Although taxpayers have provided the union with more than $100 million per year to administer the teachers' plan and pay claims, the trust has consistently run a deficit that is projected to grow to more than $20 million next year. The trust's viability has worsened even though teachers' out-of-pocket costs have been increased dramatically.

But in addition to hand-picking the trust's successor, the union wants something else: an additional $11 million per year for WellPoint.

Considering the union won't let the district or the public look at the trust's books, how can anyone trust the CCEA to select a replacement provider? Indeed, will the union really have no role in overseeing teacher health benefits if it decides who provides them?

It's important to recall comments John Vellardita, executive director of the Clark County Education Association, made last month to KTNV-TV, Channel 13, about the union's views on insurance providers: "During this time, there will be hardship. … But the alternative was to have a greater hardship, and that is to turn over our health insurance to a for-profit entity."

Unlike the union, for-profit insurers have expertise in their business and run them well enough to actually stay in business.
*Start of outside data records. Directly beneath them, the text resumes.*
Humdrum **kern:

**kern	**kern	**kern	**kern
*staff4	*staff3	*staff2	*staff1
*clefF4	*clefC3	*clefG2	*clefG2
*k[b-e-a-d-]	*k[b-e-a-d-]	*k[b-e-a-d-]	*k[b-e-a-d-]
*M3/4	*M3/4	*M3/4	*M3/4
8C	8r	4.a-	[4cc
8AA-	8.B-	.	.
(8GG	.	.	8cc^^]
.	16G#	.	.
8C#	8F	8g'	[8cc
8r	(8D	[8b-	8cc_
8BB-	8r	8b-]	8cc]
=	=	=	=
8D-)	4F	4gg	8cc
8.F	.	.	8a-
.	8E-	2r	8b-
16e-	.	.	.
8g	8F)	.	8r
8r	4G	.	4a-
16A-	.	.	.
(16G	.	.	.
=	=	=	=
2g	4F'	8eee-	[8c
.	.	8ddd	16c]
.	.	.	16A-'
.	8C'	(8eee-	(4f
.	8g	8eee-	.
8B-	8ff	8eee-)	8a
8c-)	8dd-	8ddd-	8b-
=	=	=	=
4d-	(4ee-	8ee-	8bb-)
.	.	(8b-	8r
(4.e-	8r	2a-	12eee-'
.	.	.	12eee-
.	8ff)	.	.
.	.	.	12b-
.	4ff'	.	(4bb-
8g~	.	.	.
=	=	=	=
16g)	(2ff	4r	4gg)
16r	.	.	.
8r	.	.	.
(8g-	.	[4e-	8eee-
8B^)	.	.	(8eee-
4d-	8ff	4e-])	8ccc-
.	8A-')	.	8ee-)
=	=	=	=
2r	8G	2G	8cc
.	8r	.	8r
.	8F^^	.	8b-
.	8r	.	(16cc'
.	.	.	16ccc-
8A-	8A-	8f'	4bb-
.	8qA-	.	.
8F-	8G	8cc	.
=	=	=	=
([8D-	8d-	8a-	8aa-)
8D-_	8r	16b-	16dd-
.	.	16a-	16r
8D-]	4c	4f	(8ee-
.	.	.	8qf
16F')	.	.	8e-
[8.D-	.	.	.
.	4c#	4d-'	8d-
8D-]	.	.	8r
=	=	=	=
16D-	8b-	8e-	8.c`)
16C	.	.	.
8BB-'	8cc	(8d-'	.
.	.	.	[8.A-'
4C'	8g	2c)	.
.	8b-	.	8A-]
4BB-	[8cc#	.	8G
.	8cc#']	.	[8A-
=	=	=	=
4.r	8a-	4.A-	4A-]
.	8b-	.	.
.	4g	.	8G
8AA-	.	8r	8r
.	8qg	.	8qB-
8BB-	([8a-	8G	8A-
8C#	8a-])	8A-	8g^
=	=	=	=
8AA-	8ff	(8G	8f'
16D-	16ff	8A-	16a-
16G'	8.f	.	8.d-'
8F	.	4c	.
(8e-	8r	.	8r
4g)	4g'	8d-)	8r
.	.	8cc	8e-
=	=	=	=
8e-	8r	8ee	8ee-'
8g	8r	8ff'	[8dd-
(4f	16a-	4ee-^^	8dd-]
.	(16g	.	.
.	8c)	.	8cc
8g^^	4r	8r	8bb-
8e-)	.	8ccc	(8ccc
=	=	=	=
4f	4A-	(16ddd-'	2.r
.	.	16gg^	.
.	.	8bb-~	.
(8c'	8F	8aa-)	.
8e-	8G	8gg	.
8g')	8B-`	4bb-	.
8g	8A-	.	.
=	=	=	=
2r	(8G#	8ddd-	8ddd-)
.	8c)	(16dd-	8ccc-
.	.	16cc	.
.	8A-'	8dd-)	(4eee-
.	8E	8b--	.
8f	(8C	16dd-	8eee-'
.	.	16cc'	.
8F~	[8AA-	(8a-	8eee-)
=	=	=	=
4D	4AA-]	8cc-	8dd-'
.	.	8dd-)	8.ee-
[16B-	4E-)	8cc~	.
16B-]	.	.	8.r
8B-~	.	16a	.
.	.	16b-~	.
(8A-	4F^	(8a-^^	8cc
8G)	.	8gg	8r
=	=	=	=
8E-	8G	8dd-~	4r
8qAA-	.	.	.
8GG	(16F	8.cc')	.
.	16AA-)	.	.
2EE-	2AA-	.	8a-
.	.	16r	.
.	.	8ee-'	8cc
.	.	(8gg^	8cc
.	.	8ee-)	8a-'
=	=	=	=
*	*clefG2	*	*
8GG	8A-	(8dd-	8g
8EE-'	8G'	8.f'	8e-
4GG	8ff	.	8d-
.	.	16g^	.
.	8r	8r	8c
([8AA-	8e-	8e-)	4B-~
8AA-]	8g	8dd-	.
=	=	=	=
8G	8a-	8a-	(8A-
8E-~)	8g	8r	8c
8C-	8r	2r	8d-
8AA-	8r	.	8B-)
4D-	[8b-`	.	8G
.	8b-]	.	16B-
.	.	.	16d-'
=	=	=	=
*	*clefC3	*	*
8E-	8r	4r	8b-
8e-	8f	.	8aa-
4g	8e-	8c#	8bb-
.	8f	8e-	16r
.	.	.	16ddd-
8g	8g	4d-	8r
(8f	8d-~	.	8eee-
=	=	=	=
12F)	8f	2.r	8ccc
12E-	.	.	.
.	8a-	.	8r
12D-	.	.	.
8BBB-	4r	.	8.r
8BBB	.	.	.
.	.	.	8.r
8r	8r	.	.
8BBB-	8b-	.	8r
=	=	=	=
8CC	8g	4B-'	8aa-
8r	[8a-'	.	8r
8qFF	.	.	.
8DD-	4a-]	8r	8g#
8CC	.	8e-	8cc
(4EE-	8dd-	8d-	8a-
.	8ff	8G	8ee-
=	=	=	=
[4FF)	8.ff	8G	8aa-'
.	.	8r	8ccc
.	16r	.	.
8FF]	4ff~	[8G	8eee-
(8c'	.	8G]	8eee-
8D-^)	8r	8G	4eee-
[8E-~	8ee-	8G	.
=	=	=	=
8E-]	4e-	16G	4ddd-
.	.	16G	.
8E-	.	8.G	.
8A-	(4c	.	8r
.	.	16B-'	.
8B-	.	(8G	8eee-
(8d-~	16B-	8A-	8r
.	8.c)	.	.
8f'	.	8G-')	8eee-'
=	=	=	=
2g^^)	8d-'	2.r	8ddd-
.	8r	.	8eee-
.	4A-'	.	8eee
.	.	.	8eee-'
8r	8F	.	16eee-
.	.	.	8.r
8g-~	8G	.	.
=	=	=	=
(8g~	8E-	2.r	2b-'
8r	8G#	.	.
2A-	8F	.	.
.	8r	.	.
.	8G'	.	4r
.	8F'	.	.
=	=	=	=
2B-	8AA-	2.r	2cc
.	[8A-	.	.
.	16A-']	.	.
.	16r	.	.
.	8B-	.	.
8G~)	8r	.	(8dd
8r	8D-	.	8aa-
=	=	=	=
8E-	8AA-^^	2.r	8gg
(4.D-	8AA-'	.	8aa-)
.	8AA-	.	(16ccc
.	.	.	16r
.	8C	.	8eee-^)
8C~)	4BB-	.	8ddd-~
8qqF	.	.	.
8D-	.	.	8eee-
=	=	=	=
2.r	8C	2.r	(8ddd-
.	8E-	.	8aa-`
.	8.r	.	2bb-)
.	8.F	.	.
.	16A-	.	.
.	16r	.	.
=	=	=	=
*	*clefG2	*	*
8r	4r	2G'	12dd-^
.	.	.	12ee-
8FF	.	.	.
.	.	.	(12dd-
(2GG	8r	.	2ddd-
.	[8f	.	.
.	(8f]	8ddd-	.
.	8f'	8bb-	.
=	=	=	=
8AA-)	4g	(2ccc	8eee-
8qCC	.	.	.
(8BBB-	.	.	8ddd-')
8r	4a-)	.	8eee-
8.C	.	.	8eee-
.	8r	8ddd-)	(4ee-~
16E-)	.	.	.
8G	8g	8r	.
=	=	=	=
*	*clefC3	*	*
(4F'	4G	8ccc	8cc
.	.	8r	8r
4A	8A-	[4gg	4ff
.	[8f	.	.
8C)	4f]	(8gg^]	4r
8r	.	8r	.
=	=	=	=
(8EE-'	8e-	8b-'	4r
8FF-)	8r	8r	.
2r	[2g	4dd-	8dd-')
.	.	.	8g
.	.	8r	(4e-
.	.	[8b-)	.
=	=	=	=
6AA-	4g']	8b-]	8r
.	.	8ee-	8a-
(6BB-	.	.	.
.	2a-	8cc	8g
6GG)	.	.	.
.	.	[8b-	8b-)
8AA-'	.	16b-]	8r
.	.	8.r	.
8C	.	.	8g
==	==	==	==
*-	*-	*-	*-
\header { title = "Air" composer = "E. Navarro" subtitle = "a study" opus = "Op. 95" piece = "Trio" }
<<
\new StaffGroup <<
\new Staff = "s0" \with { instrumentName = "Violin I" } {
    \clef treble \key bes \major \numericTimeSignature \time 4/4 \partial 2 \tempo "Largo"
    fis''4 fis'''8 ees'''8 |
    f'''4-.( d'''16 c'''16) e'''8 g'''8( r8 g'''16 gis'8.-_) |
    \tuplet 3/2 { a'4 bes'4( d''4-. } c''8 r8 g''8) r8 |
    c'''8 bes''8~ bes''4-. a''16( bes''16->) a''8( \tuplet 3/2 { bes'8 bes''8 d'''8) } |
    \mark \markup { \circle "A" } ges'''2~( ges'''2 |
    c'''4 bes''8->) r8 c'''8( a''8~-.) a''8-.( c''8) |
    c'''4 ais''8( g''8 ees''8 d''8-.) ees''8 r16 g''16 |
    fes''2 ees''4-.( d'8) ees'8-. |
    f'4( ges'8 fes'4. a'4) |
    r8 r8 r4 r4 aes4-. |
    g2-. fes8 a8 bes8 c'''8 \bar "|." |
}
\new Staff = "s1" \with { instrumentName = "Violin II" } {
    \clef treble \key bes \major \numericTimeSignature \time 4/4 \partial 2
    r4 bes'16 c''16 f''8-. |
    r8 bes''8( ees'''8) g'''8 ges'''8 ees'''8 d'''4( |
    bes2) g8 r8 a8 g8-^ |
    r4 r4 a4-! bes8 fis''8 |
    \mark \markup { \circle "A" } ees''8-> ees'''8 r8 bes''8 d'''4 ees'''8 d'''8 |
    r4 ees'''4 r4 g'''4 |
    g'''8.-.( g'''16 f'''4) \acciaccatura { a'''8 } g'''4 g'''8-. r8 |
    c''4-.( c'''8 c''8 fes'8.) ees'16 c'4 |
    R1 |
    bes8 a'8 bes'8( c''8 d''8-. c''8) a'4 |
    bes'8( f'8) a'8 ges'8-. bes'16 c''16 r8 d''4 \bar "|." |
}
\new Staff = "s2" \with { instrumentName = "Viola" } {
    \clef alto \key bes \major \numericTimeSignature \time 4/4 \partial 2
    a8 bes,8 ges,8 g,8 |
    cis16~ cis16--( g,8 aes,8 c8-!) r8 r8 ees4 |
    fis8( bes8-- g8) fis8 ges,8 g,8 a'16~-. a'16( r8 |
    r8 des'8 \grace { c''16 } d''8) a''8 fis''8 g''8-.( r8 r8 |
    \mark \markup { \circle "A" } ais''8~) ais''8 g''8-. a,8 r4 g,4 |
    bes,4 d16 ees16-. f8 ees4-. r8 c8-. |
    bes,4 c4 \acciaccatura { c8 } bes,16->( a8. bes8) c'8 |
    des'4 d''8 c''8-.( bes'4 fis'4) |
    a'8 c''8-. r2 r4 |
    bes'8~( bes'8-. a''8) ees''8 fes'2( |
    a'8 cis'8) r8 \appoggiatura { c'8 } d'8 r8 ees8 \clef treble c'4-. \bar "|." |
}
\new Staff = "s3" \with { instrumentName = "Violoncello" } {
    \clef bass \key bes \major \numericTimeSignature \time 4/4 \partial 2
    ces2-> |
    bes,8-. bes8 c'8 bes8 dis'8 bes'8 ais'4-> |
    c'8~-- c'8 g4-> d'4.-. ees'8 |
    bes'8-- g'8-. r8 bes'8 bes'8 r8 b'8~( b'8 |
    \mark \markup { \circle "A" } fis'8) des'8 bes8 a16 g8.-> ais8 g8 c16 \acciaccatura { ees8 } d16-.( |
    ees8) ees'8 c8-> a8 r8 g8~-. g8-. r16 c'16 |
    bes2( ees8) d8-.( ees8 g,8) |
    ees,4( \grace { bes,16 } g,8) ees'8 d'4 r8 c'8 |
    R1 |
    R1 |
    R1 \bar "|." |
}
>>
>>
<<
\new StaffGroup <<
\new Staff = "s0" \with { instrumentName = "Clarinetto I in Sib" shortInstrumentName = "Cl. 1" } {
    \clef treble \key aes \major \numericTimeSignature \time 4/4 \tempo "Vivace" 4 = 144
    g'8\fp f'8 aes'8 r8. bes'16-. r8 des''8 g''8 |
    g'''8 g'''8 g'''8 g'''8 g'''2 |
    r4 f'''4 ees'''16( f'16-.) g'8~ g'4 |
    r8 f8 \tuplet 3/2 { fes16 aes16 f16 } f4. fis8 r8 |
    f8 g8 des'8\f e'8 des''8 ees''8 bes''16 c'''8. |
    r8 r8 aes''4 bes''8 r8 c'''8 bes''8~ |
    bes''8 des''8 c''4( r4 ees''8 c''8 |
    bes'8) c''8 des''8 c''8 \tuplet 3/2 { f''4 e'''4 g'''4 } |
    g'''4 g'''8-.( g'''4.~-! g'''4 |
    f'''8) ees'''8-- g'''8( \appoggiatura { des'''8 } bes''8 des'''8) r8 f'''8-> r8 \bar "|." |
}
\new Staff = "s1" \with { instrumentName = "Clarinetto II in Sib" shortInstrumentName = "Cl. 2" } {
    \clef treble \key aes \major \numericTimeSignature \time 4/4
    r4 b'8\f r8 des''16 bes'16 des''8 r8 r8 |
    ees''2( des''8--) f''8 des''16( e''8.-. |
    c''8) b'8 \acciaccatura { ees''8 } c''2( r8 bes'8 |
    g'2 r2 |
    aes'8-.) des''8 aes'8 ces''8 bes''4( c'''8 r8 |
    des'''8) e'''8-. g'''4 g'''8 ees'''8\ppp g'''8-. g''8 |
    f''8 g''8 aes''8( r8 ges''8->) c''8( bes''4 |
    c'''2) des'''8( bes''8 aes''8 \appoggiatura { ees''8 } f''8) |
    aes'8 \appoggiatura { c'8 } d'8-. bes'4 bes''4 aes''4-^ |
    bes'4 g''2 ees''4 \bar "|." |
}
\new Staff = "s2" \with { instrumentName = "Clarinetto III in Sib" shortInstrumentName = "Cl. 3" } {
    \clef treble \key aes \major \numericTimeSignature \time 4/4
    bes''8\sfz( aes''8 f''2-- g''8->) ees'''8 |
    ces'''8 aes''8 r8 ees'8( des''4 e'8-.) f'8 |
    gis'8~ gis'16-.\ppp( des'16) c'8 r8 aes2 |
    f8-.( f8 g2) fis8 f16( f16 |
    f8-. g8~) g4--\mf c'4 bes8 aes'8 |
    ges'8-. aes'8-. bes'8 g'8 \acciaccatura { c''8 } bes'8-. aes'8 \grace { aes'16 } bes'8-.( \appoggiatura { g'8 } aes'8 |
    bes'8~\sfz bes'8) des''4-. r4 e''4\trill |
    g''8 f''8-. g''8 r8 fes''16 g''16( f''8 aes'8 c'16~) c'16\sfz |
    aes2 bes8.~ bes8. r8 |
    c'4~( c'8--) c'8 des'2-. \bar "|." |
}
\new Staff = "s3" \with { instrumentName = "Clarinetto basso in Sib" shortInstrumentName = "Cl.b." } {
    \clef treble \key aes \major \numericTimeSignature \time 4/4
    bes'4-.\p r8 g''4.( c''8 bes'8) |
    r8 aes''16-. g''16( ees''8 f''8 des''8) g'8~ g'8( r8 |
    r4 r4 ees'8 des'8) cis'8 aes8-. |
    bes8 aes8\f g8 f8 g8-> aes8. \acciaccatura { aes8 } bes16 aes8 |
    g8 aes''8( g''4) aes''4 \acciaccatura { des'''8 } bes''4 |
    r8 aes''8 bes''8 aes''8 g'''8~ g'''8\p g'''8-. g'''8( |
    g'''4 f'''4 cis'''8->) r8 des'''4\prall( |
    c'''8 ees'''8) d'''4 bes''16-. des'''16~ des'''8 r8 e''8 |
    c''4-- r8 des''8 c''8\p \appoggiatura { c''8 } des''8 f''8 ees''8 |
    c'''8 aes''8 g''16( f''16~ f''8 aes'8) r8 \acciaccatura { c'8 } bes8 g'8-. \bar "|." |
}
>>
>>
The union provided the School Board with very little information about its proposed WellPoint transition, which would reduce the teachers' provider network from about 5,800 to about 5,200. And WellPoint representatives struggled to answer questions about premiums and potential savings, saying their responses would depend on how much money WellPoint gets from the district.

This is no way to handle one of the largest expenses of the largest government employer in Nevada. This is insane.

If the school district can't straighten out teacher health care, it will make attracting and retaining good educators even harder. Shutting down the trust and getting the union out of teacher health care is imperative. Teachers already are leaving their union in droves, but more clearly need to follow suit. Trustees should let the trust fail rather than allow it to survive under the union's terms. Then put teacher health benefits out to bid and have elected trustees, not the union, select the contract.